Look at research, research loses money all the time because it lives off of the back of the hospital. But without good research, who’s going to come to a medical center which is dealing with tertiary and quaternary care; and the primary care is out in the community? You’re going come to a place like NYU because it’s got great research. You want to talk about personalized medicine, how does that interact with this? Who’s paying for that? There’s no compensation for research. You would want to be able to take your data, and have it living so that the greatest research that happens can impact your life, and there’s a cost to be able to do that, and that could protect a lot of lives, that could really save a lot of money.

We’ve got grants and we’ve got a lot of these other parts of the stimulation and the CTSA, which is a very good initiative. Payers – what’s their role in this? You’ve got the government putting their finger in it but what’s happening to the Oxfords and the Aetnas and all these guys? Are they just hoping it all happens and it’s going to reduce all of their costs because they’re going be living off of the back of the government? They’re the ones making lots of money; what about the pharmacy industry? So we’ve got to look at the whole thing, but you’ve got to start somewhere.

So right now I think that the benefit of the compensation with HITECH, and the $44,000 being offered, has really stimulated things.

GUERRA: Do you have any advice for colleagues who may not have the same level of resources at your disposal?
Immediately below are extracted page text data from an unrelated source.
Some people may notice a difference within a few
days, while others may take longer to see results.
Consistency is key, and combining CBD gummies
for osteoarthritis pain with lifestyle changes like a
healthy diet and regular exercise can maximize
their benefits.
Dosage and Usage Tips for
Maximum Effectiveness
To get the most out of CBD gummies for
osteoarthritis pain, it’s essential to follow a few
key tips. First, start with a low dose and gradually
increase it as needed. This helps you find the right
CONOCENTI: For the smaller organizations, if they even have a CIO and they’re struggling with cost constraints, I think that there is a lot of research around the benefits of an information technology system. I think they have to start with where is the most pain? So, if they’re a community hospital and they’re still on paper, from an ordering point of view, I think they can make a very compelling case that they need to be able to get a CPOE system. There are monies available, hospitals get some of the stimulus as well, and they should work with whoever it is in the organization that handles business planning and the CFO-type person who understands the reimbursement model, because the reimbursement model is driving even hospitals to get electronic. If they’re on paper, actually, in many ways, it’s easier for them than if they’ve got a lot of hybrid stuff.

I would also suggest they look at some ASP models, because they can’t really do it all themselves, and I would also say that they should partner up with some of the bigger guys.

GUERRA: Partner with vendors or hospitals?

CONOCENTI: Hospitals. So, for every region there’s always a couple of big guys out there. If you have an affiliation agreement, which most community hospitals have with someone, you should be asking that larger partner. ‘How much would it cost if you extended your IT system to us? We’ll pay for what we get, pay for it by the glass, I can’t buy the whole bottle, but I can pay by the glass. Right now, I can afford a glass, and you’ve already worked out all of the best practices and all the alerts and all the workflows because you’ve been doing it for years, so I don’t really need to reinvent that. Can we work something out?’

Some places will say, ‘Get out of here, I’ve got my own worries,’ but others might actually think, ‘Well, that’s not a bad idea,’ and so I would try a number of those things, but I think doing nothing is not an option. And if the CEO and/or the president and/or the COO doesn’t get it at this stage of the game, with all of the stuff going on, unfortunately my advice would be to find another place to go.